Je ne cherche plus mon X, je le dessine là où je vais.


La veille de mon anniversaire, c’est-à-dire dans les prochaines heures, je  débuterai un nouveau chapitre de ma vie professionnelle. Ceux et celles qui me connaissent bien diront sans doute « Tu changes encore de job ?! ».  En effet ou pas vraiment.

Après plus de 15 ans au gouvernement et presque 25 ans dans le domaine des communications numériques, je n’ai pas réellement changé d’emploi. Je dirais plutôt que je change de projet. Parce qu’au fond, je fais toujours le même travail, je suis toujours un communicateur qui utilise les outils numériques pour rejoindre les gens, pour transmettre un message.  Mais comme je déteste ou en fait, j’ai peur de la routine et j’ai toujours envie d’apprendre et de faire les choses autrement, je provoque le changement, je quitte ma zone de confort.  Cela me fait peur aussi, mais moins que le statu quo, moins que l’inaction.

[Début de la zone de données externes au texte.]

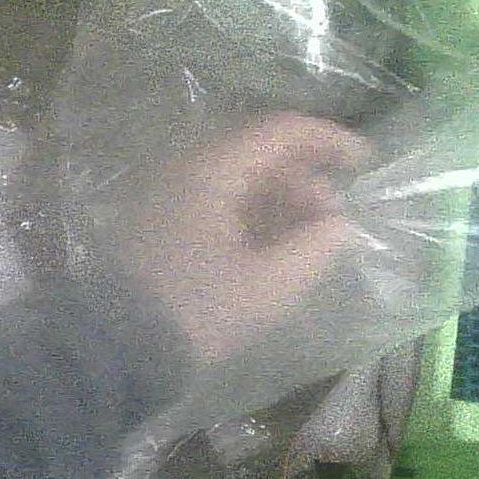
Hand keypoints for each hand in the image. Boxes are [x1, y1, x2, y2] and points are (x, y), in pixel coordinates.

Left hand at [123, 114, 369, 363]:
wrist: (113, 347)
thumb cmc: (196, 310)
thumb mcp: (268, 285)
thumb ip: (314, 247)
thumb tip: (340, 224)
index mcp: (209, 170)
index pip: (278, 131)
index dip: (327, 140)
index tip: (365, 162)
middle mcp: (182, 170)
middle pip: (255, 152)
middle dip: (303, 179)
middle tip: (332, 220)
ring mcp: (163, 196)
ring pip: (233, 179)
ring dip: (277, 200)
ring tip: (306, 241)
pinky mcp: (155, 225)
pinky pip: (212, 202)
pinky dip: (248, 216)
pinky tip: (269, 250)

J’avoue par contre que jusqu’à tout récemment, je trouvais moi aussi que je changeais souvent de travail. À chaque fois qu’une nouvelle offre se présentait et qu’elle m’intéressait je me demandais pourquoi cette quête sans fin, pourquoi ce besoin viscéral d’aller voir ailleurs si j’y suis. Pour m’expliquer ce comportement, j’utilisais la formule qui dit qu’on doit « être sur son X ». En d’autres mots, se sentir à sa place dans ses fonctions. Trouver l’adéquation parfaite entre ses compétences, ses intérêts et son emploi.

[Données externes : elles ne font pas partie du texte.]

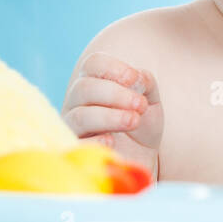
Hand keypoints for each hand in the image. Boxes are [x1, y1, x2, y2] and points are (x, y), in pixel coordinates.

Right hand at [62, 51, 161, 178]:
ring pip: (81, 116)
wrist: (140, 157)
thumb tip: (137, 78)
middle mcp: (77, 101)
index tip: (135, 80)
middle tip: (140, 105)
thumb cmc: (139, 123)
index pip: (93, 64)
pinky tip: (112, 142)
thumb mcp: (149, 100)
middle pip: (84, 88)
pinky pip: (78, 144)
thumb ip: (145, 83)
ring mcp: (73, 126)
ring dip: (111, 117)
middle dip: (116, 94)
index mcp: (95, 82)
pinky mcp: (75, 149)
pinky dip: (97, 141)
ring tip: (134, 121)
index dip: (114, 68)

Mais en regardant de plus près mon parcours, notamment dans les 7 ou 8 dernières années, je me suis rendu compte que je ne trouve pas mon X ou du moins, je ne le cherche plus. En fait, les plus récents emplois que j’ai occupés n’existaient pas ou n’étaient pas très bien défini avant que j’arrive en poste. Il n’y avait pas de X où je pouvais me sentir à ma place. Ces projets m’offraient simplement l’espace pour que je le dessine mon X, l’environnement pour que je déploie mon potentiel professionnel. L’occasion à la fois d’utiliser mes compétences et de les parfaire. Bref, l’opportunité d’avancer, de découvrir, de me sentir vivant et utile. Aussitôt que l’un de ces facteurs diminue, le goût de bouger me reprend.

Vous vous dites sûrement qu’une bibitte instable comme moi doit faire peur aux employeurs. Je me suis également posé cette question (et maintenant, je la pose directement à mes futurs nouveaux patrons lors de la première rencontre). La réponse est que ça ne semble pas faire peur aux gens qui m’engagent puisque cette caractéristique vient avec de nombreux avantages. J’arrive avec beaucoup de bagage et des expériences variées, le désir d’innover, une créativité stimulée par la nouveauté et une passion sans limite pour le métier que je choisis de nouveau au début de chaque projet. J’arrive gonflé à bloc, malgré les doutes constants qui m’habitent lorsque je me lance dans une nouvelle aventure. L’autre avantage d’être le petit nouveau dans une équipe est, selon moi, que mes idées ou ma façon d’aborder les sujets sont différentes puisqu’elles ne se fondent pas sur une expérience de longue date au sein de l’organisation. Je suis comme un jeune avec l’expérience d’un vieux routier.  Enfin, c’est ce que j’espère être et apporter.

Si pour le chanteur Patrice Michaud (et l’auteur Réjean Ducharme) « L’amour ce n’est pas quelque chose. C’est quelque part », pour moi mon X n’a pas de lieu fixe. C’est à moi de trouver l’endroit qui me permettra de tracer ses nouveaux contours, de définir sa couleur et de m’y déposer le temps de me réinventer.